In 2018, the U.S. Congress passed and signed into law the Agriculture Improvement Act. This law removed hemp from the federal Controlled Substances Act.  Therefore, as long as it is extracted from hemp, CBD is a legal substance.  However, the only FDA-approved CBD medication is Epidiolex, which may be prescribed for childhood seizure disorders.  That is, only CBD in the form of Epidiolex is scientifically validated in terms of efficacy for certain seizure disorders1, and it is the only form of CBD that is regulated – meaning that only this form of CBD is subject to strict quality control and accurate labeling requirements.  In other words, when it comes to retail CBD products, “buyer beware”.  Retail CBD products have been found to vary dramatically in actual CBD (and THC) content2, and some CBD products have even been found to contain other, potentially harmful substances3

It is not yet known what daily dosages of CBD are effective for other medical conditions.  There is some placebo-controlled, clinical trial evidence suggesting efficacy of higher doses of CBD for some types of anxiety, but there is no compelling scientific evidence that CBD is effective for any other medical conditions; however, very few high-quality studies have been completed4.  Numerous safety studies indicate that up to relatively high daily oral doses, CBD produces no serious adverse effects in the short-term (up to 3 months of daily use), with the most common non-serious adverse effects being sleepiness and diarrhea3.  Hundreds of clinical trials are underway to evaluate CBD’s efficacy for a range of medical conditions; details can be viewed here:


  1. Reddy (2023)
  2. Johnson et al. (2022)
  3. Poklis et al. (2019)
  4. Arnold et al. (2023)

THC, the psychoactive ingredient in cannabis, interacts with nearly 400 prescription medications, and CBD (cannabidiol) interacts with even more.  This is because THC and CBD affect several enzymes that our liver uses to metabolize many common medications; the result can be a decrease in the effectiveness of the medication, or an increase (possibly causing overdose)1,2.  Common types of drugs that cannabis (THC or CBD) can interact with include:

  • Hypnotics and sedating drugs — such as zolpidem (Ambien), eszopiclone (Lunesta), and diphenhydramine (Benadryl)
  • Anti-anxiety medications — such as alprazolam (Xanax) and diazepam (Valium)
  • Anti-depressants — such as sertraline (Zoloft), fluoxetine (Prozac), and escitalopram (Lexapro)
  • Pain medications — such as opioids (e.g., Oxycontin, Vicodin), including methadone and buprenorphine used to treat opioid use disorder
  • Anticonvulsants (anti-seizure medications) — such as carbamazepine (Tegretol), topiramate (Topamax), and valproate
  • Anticoagulants (blood thinners) — such as warfarin (Coumadin) and heparin

If you take any prescribed OR over-the-counter medications and wish to use a THC- or CBD-containing product, check with your health care provider FIRST to determine whether such a product could interfere with your medication(s).

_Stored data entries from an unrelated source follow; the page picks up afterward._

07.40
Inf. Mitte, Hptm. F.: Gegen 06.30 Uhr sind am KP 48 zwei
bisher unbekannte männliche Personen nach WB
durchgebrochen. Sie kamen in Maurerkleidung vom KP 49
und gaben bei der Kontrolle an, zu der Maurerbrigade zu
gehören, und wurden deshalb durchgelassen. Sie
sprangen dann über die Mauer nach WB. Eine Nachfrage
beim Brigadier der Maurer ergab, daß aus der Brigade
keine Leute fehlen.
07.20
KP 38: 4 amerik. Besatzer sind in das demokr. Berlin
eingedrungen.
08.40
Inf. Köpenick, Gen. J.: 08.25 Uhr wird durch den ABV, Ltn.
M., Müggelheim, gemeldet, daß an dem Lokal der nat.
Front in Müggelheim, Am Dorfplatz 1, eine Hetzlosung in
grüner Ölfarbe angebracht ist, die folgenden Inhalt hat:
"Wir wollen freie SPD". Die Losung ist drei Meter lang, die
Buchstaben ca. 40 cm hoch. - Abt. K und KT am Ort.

  1. Antoniou et al. (2020)
  2. Bardhi et al. (2022)
  3. Kocis et al. (2023)

Medical cannabis for personal use must be authorized by a Washington licensed health care professional for a qualifying medical condition.

The process for becoming a medical cannabis patient in Washington State is:

  • Step 1: Schedule an appointment with your health care practitioner.
  • Step 2: Obtain a medical cannabis authorization from your practitioner.
  • Step 3: Visit a medically endorsed store to get a medical cannabis card.
  • Step 4: Use the card to purchase products sales tax free.
  • Step 5: Repeat steps 1 – 4 to renew both the medical cannabis authorization and card before expiration.